- **TO-DO ITEM**
In the entries that follow, how many lines include the string "группой"? The answer is the number only.

(Saved entries)
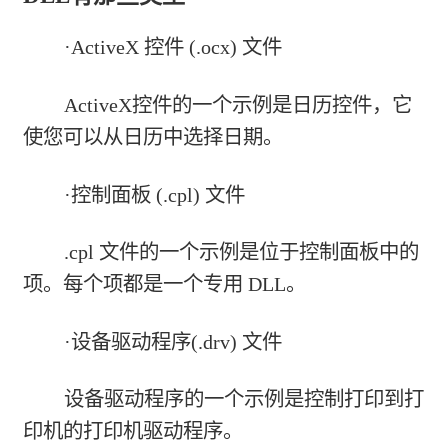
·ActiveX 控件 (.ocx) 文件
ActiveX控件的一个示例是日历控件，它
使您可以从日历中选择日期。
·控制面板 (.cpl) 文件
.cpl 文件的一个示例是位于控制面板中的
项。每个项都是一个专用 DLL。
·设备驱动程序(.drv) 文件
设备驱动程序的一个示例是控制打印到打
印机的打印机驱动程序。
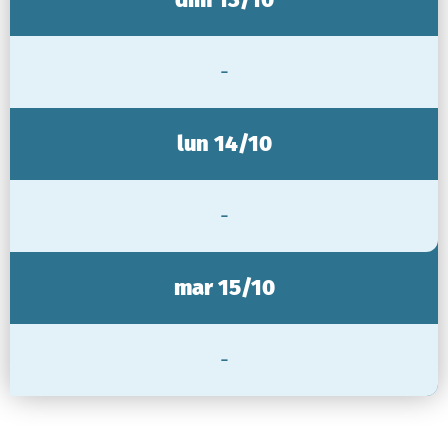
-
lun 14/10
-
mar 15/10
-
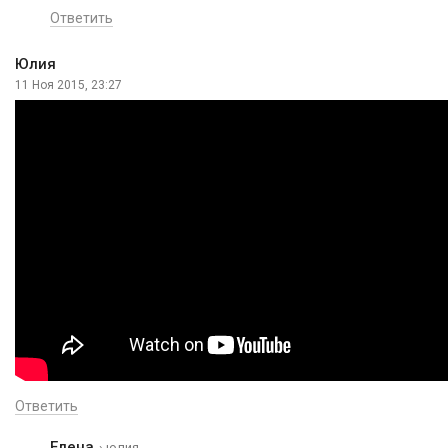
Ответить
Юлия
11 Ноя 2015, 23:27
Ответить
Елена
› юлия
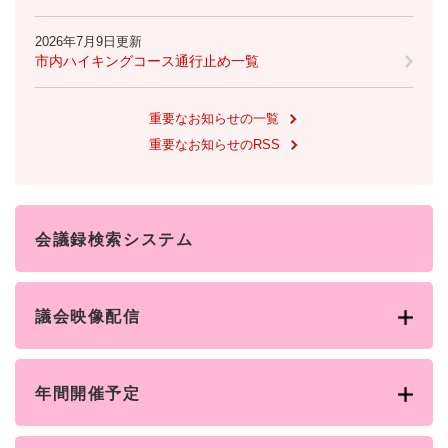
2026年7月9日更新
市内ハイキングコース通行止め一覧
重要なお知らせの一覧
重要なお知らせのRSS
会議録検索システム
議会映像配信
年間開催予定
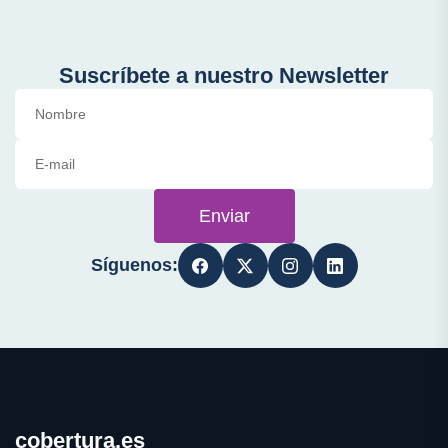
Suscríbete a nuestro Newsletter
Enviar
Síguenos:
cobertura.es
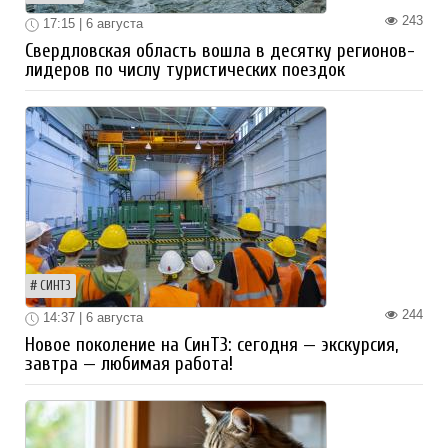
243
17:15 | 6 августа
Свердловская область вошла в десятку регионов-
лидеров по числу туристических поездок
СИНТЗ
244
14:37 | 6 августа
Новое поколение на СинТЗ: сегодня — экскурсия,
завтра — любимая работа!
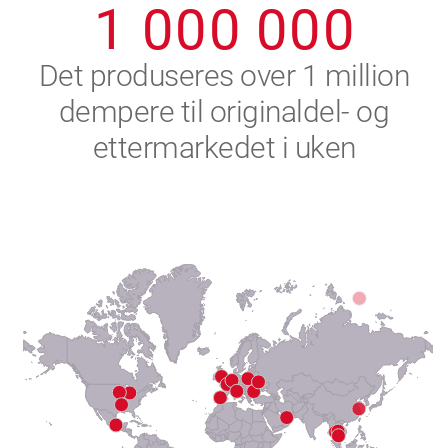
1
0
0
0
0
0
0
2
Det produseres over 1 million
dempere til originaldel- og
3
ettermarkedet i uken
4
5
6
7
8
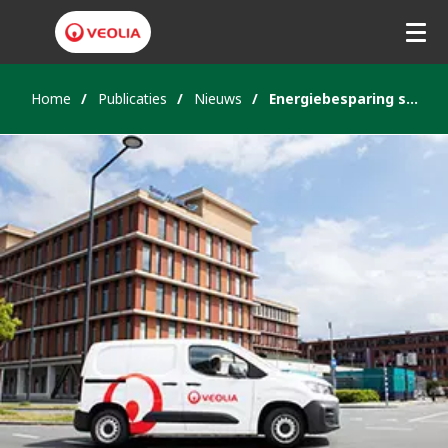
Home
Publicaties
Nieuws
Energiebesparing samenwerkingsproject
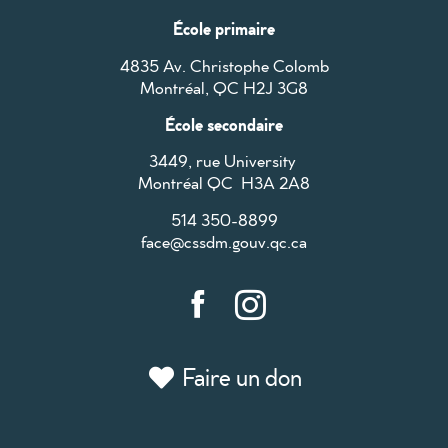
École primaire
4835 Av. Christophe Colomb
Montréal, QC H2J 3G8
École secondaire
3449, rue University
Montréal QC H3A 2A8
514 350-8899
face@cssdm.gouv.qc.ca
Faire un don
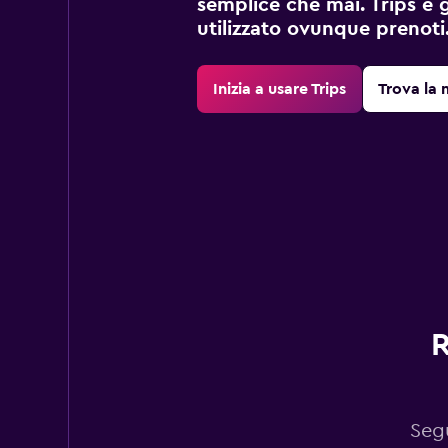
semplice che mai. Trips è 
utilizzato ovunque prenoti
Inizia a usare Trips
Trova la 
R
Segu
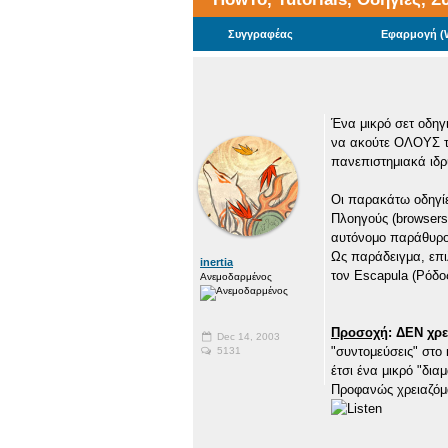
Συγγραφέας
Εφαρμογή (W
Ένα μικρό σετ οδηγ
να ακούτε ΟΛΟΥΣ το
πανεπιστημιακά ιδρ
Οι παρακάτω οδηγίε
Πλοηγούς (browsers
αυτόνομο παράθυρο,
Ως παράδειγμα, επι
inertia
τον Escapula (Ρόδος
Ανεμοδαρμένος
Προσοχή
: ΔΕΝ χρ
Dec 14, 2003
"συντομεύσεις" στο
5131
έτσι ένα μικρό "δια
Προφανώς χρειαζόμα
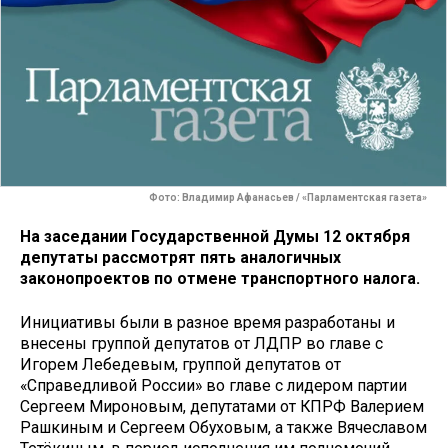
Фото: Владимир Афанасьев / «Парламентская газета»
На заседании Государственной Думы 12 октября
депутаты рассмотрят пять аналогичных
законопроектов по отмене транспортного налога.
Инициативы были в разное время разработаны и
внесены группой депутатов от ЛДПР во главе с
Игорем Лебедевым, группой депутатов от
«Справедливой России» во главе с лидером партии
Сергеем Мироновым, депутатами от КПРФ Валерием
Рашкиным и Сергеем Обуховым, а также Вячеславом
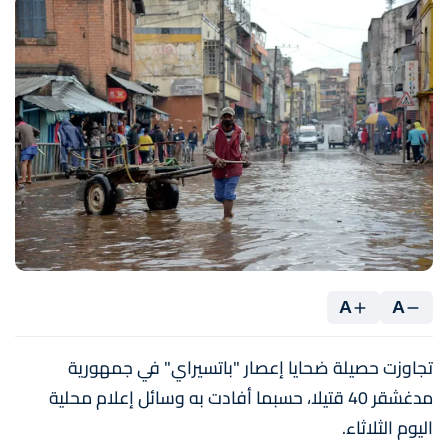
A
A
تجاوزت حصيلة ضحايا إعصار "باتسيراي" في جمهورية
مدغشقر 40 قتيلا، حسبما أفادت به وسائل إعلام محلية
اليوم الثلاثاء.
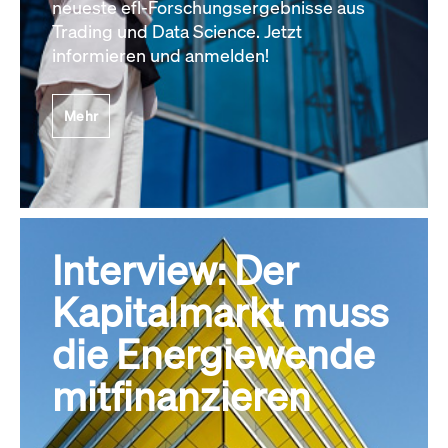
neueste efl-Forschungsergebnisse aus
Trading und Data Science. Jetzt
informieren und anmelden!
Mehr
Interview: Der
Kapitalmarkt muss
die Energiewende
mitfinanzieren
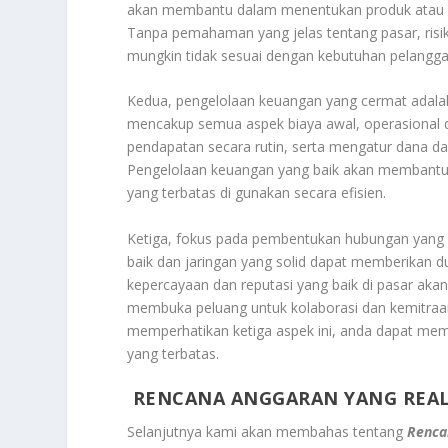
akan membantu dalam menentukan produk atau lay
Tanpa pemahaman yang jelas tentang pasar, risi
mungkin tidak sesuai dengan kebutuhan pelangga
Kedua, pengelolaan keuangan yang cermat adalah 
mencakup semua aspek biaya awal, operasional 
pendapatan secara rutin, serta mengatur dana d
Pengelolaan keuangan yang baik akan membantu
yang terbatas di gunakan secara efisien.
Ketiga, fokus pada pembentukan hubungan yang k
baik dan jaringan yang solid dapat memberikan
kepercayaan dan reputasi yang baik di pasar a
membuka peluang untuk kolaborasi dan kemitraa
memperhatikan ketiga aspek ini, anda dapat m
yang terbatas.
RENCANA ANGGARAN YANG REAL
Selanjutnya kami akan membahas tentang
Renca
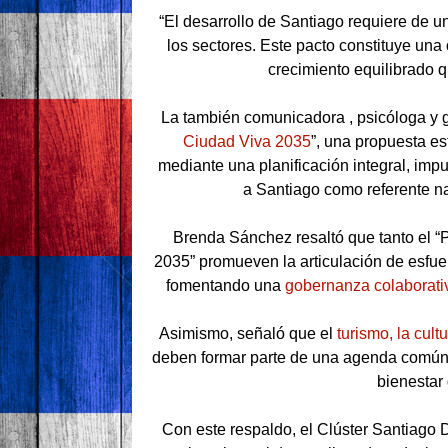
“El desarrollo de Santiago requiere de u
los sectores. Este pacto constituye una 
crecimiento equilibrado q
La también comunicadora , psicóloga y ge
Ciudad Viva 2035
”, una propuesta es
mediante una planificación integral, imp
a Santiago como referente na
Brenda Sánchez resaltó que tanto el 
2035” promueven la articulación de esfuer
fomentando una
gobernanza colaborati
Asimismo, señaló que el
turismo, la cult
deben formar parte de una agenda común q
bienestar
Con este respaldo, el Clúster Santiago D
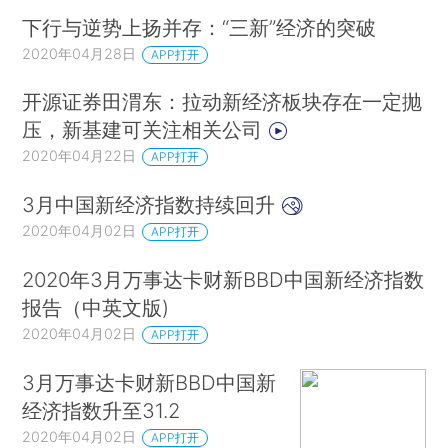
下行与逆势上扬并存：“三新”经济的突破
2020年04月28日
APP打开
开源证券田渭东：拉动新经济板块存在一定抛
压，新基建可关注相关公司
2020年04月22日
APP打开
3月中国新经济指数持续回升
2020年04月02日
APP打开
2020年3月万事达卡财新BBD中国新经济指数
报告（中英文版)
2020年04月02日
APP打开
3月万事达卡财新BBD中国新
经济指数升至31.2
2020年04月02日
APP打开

- **TASK ANSWER**
2